LONDON (Reuters) - Distance runner Jo Pavey will be the first British female track athlete to compete in five Olympics after she was named on Wednesday in an 80-strong squad for Rio along with many of the home heroes from 2012.
They include London gold medalists Jessica Ennis-Hill (heptathlon), Mo Farah (5,000m and 10,000m) and Greg Rutherford (long jump), who all triumphed on so-called “Super Saturday”.
Pavey, 42. European champion in 2014 and a mother of two, will also be the oldest British woman to run at a Games.

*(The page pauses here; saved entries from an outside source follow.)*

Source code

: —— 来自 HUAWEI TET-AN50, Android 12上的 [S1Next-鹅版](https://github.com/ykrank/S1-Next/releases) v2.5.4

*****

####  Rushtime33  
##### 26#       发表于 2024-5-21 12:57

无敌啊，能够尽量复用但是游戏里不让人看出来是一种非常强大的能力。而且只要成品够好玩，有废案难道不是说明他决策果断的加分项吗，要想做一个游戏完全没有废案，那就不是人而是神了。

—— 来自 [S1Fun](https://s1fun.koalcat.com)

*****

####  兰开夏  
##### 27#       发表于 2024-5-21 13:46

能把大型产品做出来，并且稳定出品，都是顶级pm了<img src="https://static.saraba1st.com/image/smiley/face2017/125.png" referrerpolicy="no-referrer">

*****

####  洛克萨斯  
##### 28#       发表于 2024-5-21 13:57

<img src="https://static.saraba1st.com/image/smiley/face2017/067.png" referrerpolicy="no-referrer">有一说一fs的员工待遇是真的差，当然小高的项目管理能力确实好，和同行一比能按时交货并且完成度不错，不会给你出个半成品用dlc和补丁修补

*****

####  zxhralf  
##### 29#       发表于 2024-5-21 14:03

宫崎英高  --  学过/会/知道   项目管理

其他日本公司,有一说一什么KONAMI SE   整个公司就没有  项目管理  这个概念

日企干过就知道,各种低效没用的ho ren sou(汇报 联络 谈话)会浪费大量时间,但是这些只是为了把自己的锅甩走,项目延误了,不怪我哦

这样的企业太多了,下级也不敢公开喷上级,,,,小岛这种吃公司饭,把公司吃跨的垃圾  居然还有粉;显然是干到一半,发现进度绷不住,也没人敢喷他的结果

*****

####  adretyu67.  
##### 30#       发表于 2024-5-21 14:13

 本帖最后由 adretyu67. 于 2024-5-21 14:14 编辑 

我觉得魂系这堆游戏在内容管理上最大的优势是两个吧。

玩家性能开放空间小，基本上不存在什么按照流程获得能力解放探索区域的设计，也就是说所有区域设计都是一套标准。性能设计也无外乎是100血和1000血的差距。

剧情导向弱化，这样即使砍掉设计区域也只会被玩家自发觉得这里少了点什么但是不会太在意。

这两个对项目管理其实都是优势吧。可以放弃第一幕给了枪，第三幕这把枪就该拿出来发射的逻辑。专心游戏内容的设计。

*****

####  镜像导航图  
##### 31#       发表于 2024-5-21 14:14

Javelin thrower Tessa Sanderson competed at six editions.
Pavey achieved the 10,000 meters qualifying time, and fastest by a British woman this year, when she finished fifth at the European championships in Amsterdam last week after finishing sixth at the national trials when struggling with illness.

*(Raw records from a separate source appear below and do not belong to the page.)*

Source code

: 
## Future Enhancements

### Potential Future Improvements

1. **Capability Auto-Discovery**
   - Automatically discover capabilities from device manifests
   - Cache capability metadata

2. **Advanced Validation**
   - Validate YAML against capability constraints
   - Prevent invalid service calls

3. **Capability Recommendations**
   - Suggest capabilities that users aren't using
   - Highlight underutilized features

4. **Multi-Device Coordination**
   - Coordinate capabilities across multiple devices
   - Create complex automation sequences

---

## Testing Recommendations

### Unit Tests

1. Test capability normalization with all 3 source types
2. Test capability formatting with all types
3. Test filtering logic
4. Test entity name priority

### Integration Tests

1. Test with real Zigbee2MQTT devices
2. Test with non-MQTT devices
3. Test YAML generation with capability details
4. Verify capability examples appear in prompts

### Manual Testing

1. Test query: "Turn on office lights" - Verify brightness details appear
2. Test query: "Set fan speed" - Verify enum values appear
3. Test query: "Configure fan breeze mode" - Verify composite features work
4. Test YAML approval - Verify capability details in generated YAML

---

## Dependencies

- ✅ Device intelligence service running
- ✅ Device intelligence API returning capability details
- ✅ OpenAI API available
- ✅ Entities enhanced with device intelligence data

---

Britain also held faith with veteran Christine Ohuruogu, who will be heading to her third Games after winning 400m gold in Beijing in 2008 and silver four years ago, over younger rival Anyika Onuora who beat her in Amsterdam but missed selection.
“It’s great to welcome back the household names who lit up London 2012 but I’m also sure the country can look forward to new heroes emerging in the Olympic Stadium in Rio,” said Chef de Mission Mark England.
Athletics team leader Neil Black said there was a blend of experience and new talent, with first-time Olympians such as sprinter Dina Asher-Smith.
“This is the best-prepared and arguably strongest team we have ever selected,” he said.
“We believe the world class level of performances this group can achieve will see us challenging for a number of places on the podium.”
Britain took six medals including four gold in athletics in 2012, after fielding a squad of 77, in their best performance at a Games since the 1980 U.S.-boycotted Moscow Olympics.